Work order ▸
Every entry that follows should be output exactly, and every image in it left out.

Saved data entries
____
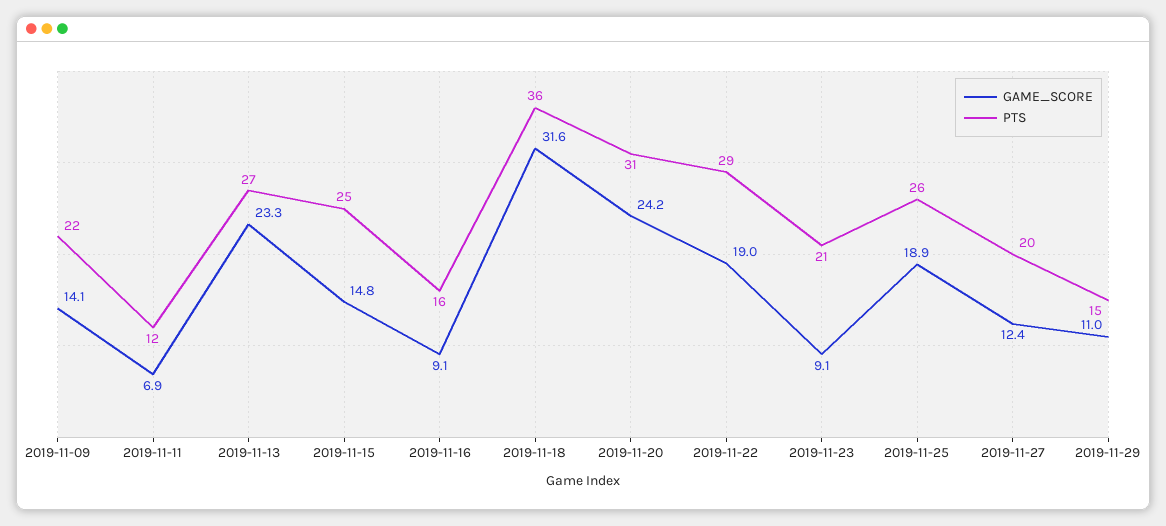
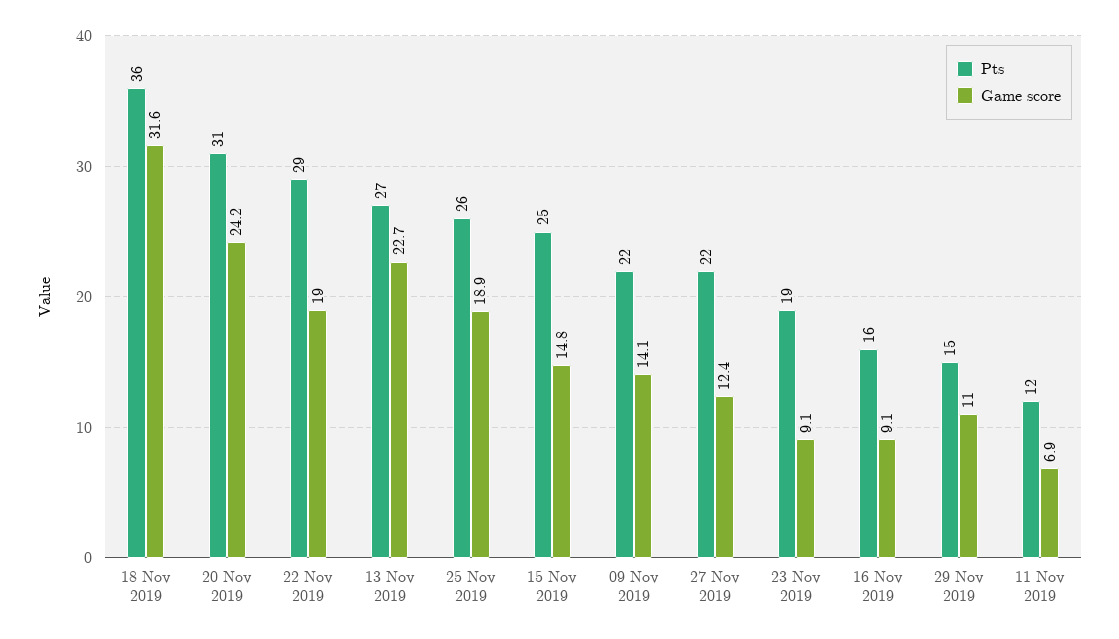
  {
    "GAME_SCORE": {
      "2019-11-09": 14.1,
      "2019-11-11": 6.9,
-     "2019-11-13": 23.3,
+     "2019-11-13": 22.7,
      "2019-11-15": 14.8,
      "2019-11-16": 9.1,
      "2019-11-18": 31.6,
      "2019-11-20": 24.2,
      "2019-11-22": 19,
      "2019-11-23": 9.1,
      "2019-11-25": 18.9,
      "2019-11-27": 12.4,
      "2019-11-29": 11
    },
    "PTS": {
      "2019-11-09": 22,
      "2019-11-11": 12,
      "2019-11-13": 27,
      "2019-11-15": 25,
      "2019-11-16": 16,
      "2019-11-18": 36,
      "2019-11-20": 31,
      "2019-11-22": 29,
-     "2019-11-23": 21,
+     "2019-11-23": 19,
      "2019-11-25": 26,
-     "2019-11-27": 20,
+     "2019-11-27": 22,
      "2019-11-29": 15
    }
  }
____
Exercise result ▸
  {
    "GAME_SCORE": {
      "2019-11-09": 14.1,
      "2019-11-11": 6.9,
-     "2019-11-13": 23.3,
+     "2019-11-13": 22.7,
      "2019-11-15": 14.8,
      "2019-11-16": 9.1,
      "2019-11-18": 31.6,
      "2019-11-20": 24.2,
      "2019-11-22": 19,
      "2019-11-23": 9.1,
      "2019-11-25": 18.9,
      "2019-11-27": 12.4,
      "2019-11-29": 11
    },
    "PTS": {
      "2019-11-09": 22,
      "2019-11-11": 12,
      "2019-11-13": 27,
      "2019-11-15": 25,
      "2019-11-16": 16,
      "2019-11-18": 36,
      "2019-11-20": 31,
      "2019-11-22": 29,
-     "2019-11-23": 21,
+     "2019-11-23": 19,
      "2019-11-25": 26,
-     "2019-11-27": 20,
+     "2019-11-27": 22,
      "2019-11-29": 15
    }
  }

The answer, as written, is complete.